▶ [Trecho fornecido]
■ ■ ■ ■ ■ ■ ■

Quase dois meses depois que
Ben Bernanke, o presidente do
Fed (o BC dos EUA), pronunciou na TV as palavras "novos
brotos" de recuperação, segue o
debate para determinar se a
economia mundial está começando a se estabilizar e se a crise estará encerrada em breve.
Diante dos problemas no início do ano -quando a economia mundial parecia estar caindo de um precipício, numa contração sincronizada de rapidez
inédita-, parece que tivemos
recuperação dramática. Embora quase todas as principais
economias ainda estejam encolhendo, algumas aceleradamente, dados apontam para, no
mínimo, uma moderação no
declínio e, potencialmente, notícias muito melhores.
A perspectiva em diversas
partes da Europa -entre as
quais Reino Unido e Alemanha- e no Japão não melhorou
muito, mas nos EUA e na China, os dois mais plausíveis propulsores de recuperação mundial, melhoras parecem claras.
Quatro desdobramentos são
promissores: relaxamento nas
condições financeiras mundiais; recuperação no crescimento chinês; fim aparente da
queda nos preços das casas nos
EUA e indicações de alta no
consumo americano.
A questão é determinar se a
atenuação da queda na atividade mundial é mesmo o final da
desaceleração e o início de uma
recuperação sustentável.
Na maioria das recessões,
uma desaceleração no recuo
conduz naturalmente ao fim da
queda e depois a uma recuperação, à medida que investidores,
empresas e consumidores
preocupados com o apocalipse
passam a crer que os excessos
passados foram purgados e se
tornou possível voltar a comprar, contratar e gastar.
O Instituto de Pesquisa do
Ciclo Econômico (ECRI) diz
que os EUA "estão à beira de
uma virada positiva na direção
de um ciclo de crescimento". E
que, "ao longo dos últimos 75
anos, recuperações como essa,
durante todas as recessões, foram sempre acompanhadas,
entre zero e quatro meses mais
tarde, pelo final da recessão.
Não houve nenhuma exceção".
Na verdade, como o ECRI admite, há uma exceção: a Grande
Depressão de 1931. Talvez não
estejamos vivendo a segunda
Grande Depressão, mas tampouco se trata de uma recessão
comum, e os paralelos com
1931 são próximos o bastante
para despertar preocupação
quanto à possibilidade de que a
transição usual de desaceleração no declínio para estabilização e recuperação talvez tampouco se sustente desta vez.

■ ■ ■ ■ ■ ■ ■

▶ [Instrução de trabalho 1]
Informe todas as linhas da listagem que contêm a palavra "What", respeitando maiúsculas e minúsculas.
O trecho e a listagem são materiais independentes entre si.

Registros de um conjunto de dados:
■ ■ ■ ■ ■ ■ ■

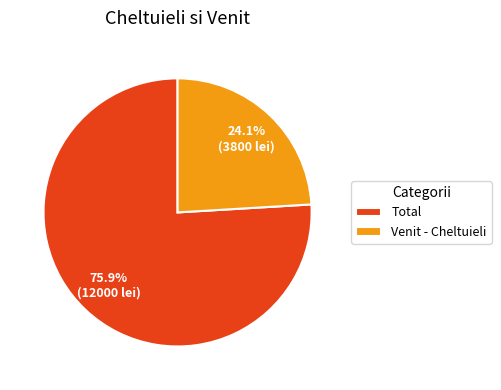

What is the ratio of the value at Venit - Cheltuieli to the value at Total?

0.3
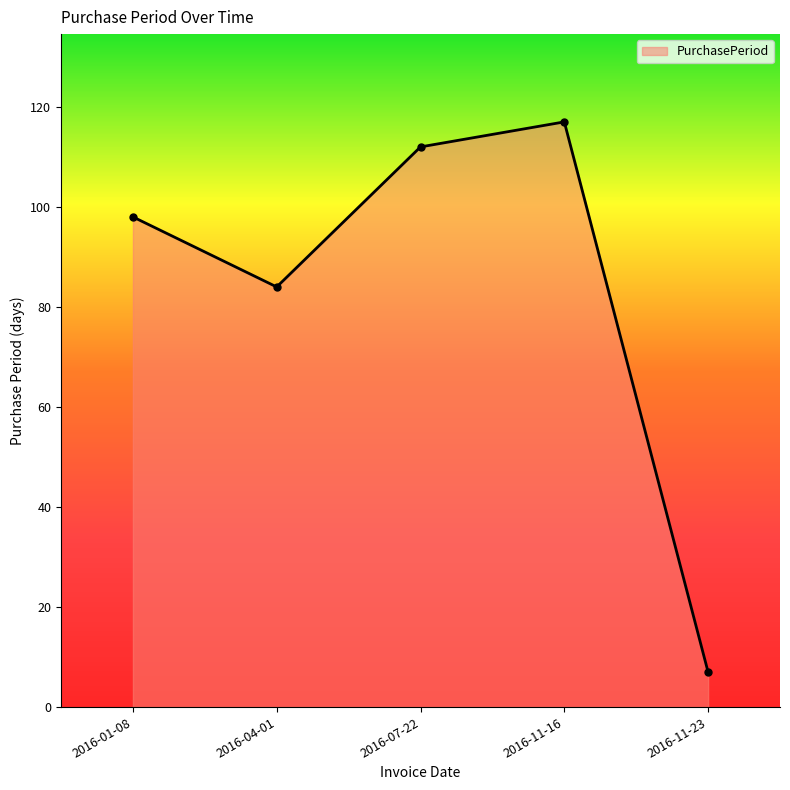

How many data points are less than 98?

2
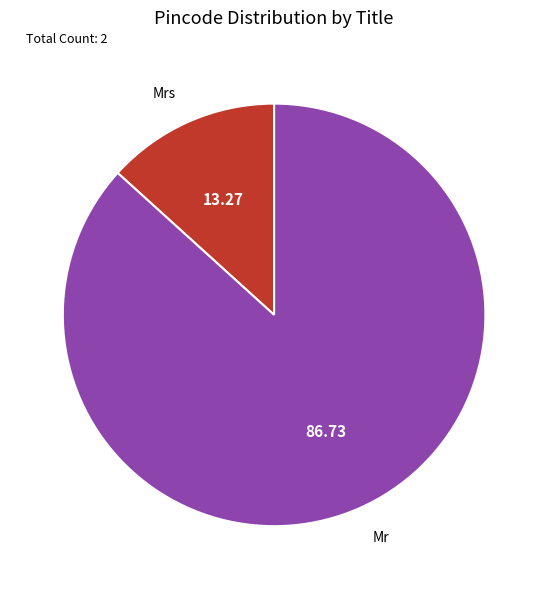

How many segments does this pie chart have?

2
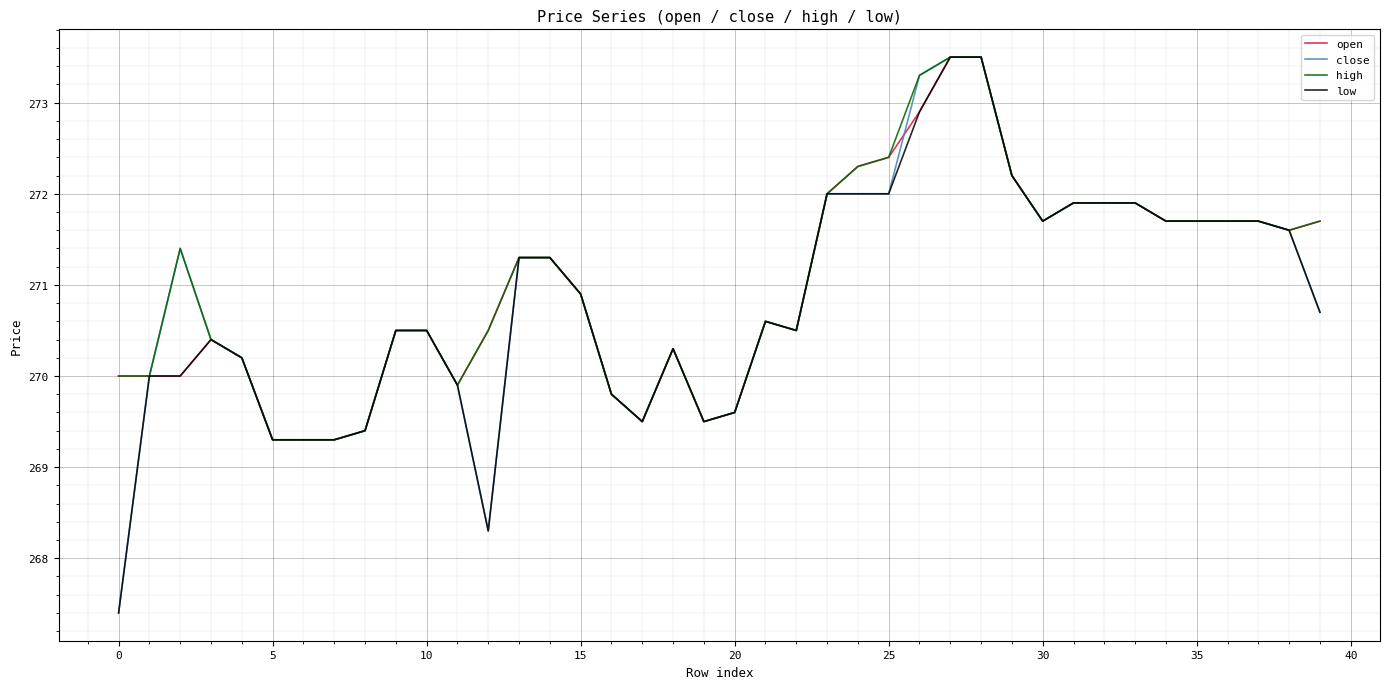

What is the lowest value of the low series?

267.4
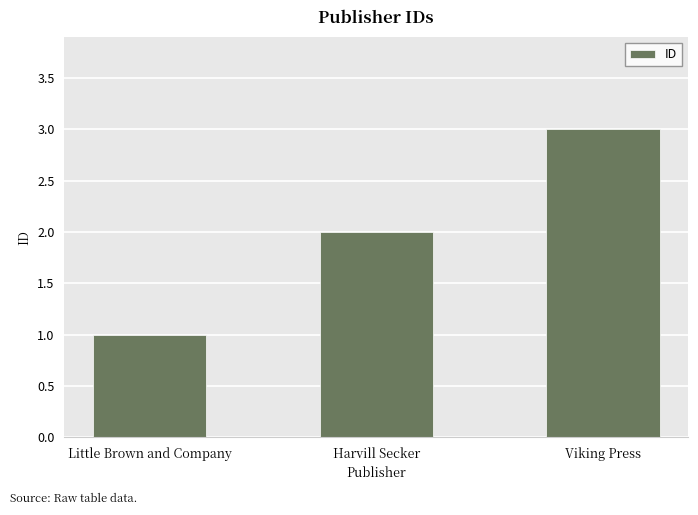

What is the difference between the maximum and minimum values?

2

■ ■ ■ ■ ■ ■ ■

▶ [Instrução de trabalho 2]
De acordo com o trecho sobre a economia mundial, qual exceção o ECRI admite?

▶ [Resolução da tarefa 1]
What is the ratio of the value at Venit - Cheltuieli to the value at Total?
What is the lowest value of the low series?
What is the difference between the maximum and minimum values?

▶ [Resolução da tarefa 2]
A Grande Depressão de 1931.